La carte très redoutée de « La Mort » nous parle peut-être de finitude mais avant tout de renaissance. Elle fait référence à des cycles. Elle nous rappelle que les apparentes tables rases n’en sont pas tellement. En effet, elle parle de continuité et de survie. De la nécessité de se débarrasser de certaines couches pour mieux avancer, plus légèr-e. C’est donc naturel qu’elle me vienne beaucoup à l’esprit récemment quand on évoque certains aspects du militantisme.
Je travaille pour une organisation féministe « institutionnelle », c’est-à-dire que depuis plus de 20 ans, ce sont des financements gouvernementaux qui assurent son fonctionnement. Ce parti de l’institutionnalisation a été pris par une large frange du mouvement féministe dans les années 80 et 90. Il visait à assurer son existence et à garantir sa légitimité afin d’ancrer dans les lois des acquis sociaux qu’il réclamait. On déclarait alors que tout ce qui n’était pas structurellement ancré et subventionné était fragile. Dans la foulée, le mouvement s’est fortement professionnalisé. La reconnaissance du travail fourni par le mouvement social en général a mobilisé le secteur dit « non-marchand » pendant des années en Belgique. Il s’agissait de le sortir en partie du bénévolat. Voilà, voix de professeure off.
Perso, j’ai toujours apprécié de participer à des initiatives « auto-gérées », « grassroots », « indépendantes ». J’ai tendance à voir les soutiens financiers politiques ou émanant de sponsors comme des poisons. Un pacte avec le diable. C’est peut-être bien mon petit côté anarchiste qui parle. Je vous passe les détails de ma critique parce que je veux être constructive et puis, je vous vois déjà faire la moue parce que je fais que râler.
Pendant que les organisations féministes subventionnées se battent à juste titre pour préserver les emplois qu’elles ont générés, elles vivent dans une angoisse constante de la mort et une incapacité à se penser en dehors des sources de financement traditionnelles.
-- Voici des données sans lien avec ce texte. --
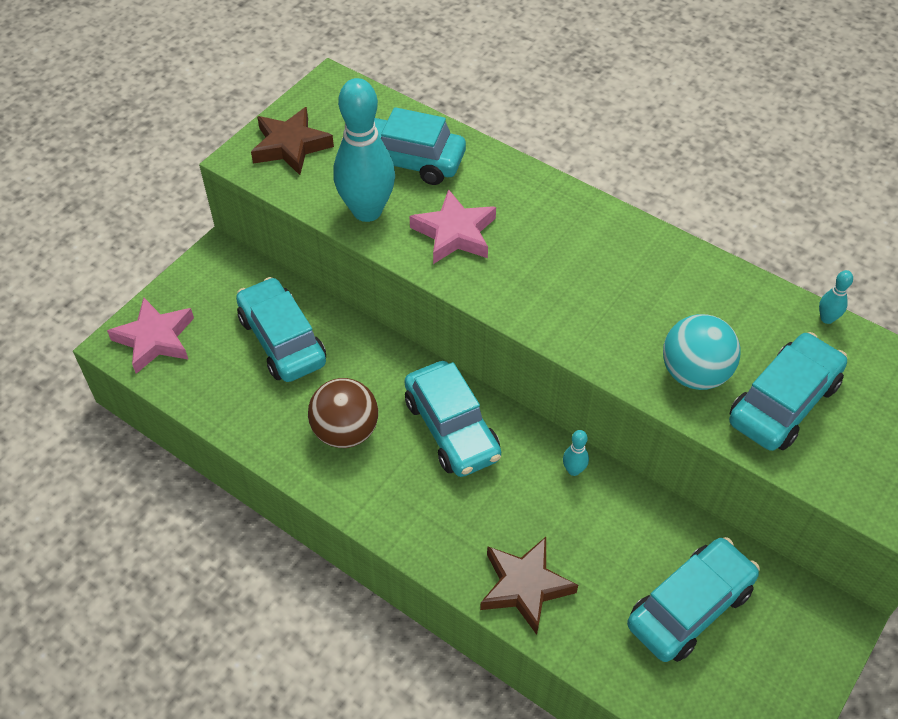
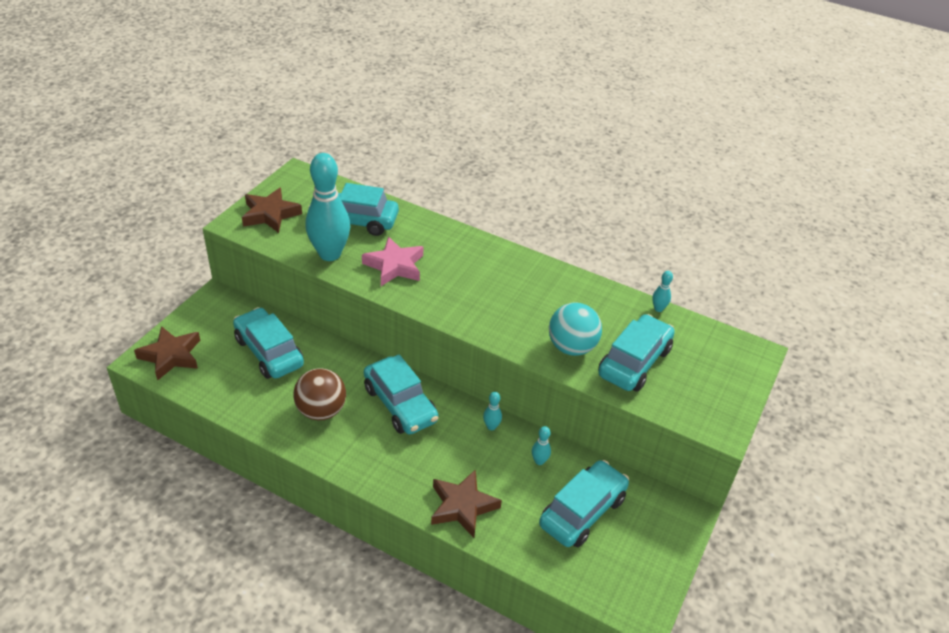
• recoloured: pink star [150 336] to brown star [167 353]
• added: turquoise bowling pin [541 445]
La mort de la structure dans son état actuel serait un coup d’arrêt et toute leur énergie est mise dans son évitement.
Dans les collectifs plus informels, la carte de La Mort prend tout son sens. On quitte des groupes pour en rejoindre d’autres. Certains groupes prennent des pauses qui durent des mois et on ignore s’ils sortiront de leur torpeur. D’autres se dissolvent. Mais la continuité des réseaux est néanmoins assurée. Les liens créés dans un cadre débouchent sur des actions dans un autre. Les personnes croisées à une marche deviennent des camarades d’une autre lutte ou d’un autre type de protestation. Un cycle se termine et déjà cinq autres commencent, largement infusés d’actions précédentes.
Le capitalisme ingère toutes nos luttes pour en tirer profit. Elles sont alors recomposées à sa sauce et forcément vidées de leur substance ou tournées en dérision. Y a qu’à voir comment Chanel met en scène des manifestations soi disant féministes dans ses défilés alors que l’industrie de la mode et de la beauté repose plus que toute autre sur l’exploitation des humain-e-s, des animaux et de l’environnement. Blague au goût amer. Ou H&M, les magazines de mode et plein d’autres entreprises qui se sont approprié une pseudo body positivity au mépris de notre fat activism (militantisme gros) et de la radicalité de sa critique sociétale. Belles alliances du capitalisme, de l’hétérocispatriarcat, du capacistisme (l’agencement de la société autour d’un idéal de corps valides et productifs), du racisme, de la grossophobie.
Un objectif des militantes féministes et des autres, c’est d’accepter de se départir de certaines méthodes pour en adopter rapidement d’autres. Se faufiler. Aller plus vite. S’immiscer dans les brèches pour faire imploser un ensemble. Se reconfigurer en d’autres entités pour inventer d’autres actions. Une bonne partie des constats restent les mêmes mais les modes d’action sont constamment bousculés et redéfinis. Être indestructibles et en mutation, à l’image du chat et de ses neuf vies sur La Mort du Mystical Cats Tarot. Et créatif-ves, à l’instar de la jongleuse dans cette position dans le Thea’s Tarot. Elle a les pieds fermement sur le sol, le centre de gravité bien bas et elle fait danser joyeusement les branches qui perdent leurs feuilles vers celles qui portent des fruits. Comme le printemps. Un défi qui nous est imposé par le contexte actuel et qui pourrait pourtant s’avérer salvateur. Dans une conception moins linéaire, plus brouillonne mais en bonne connaissance des saisons précédentes.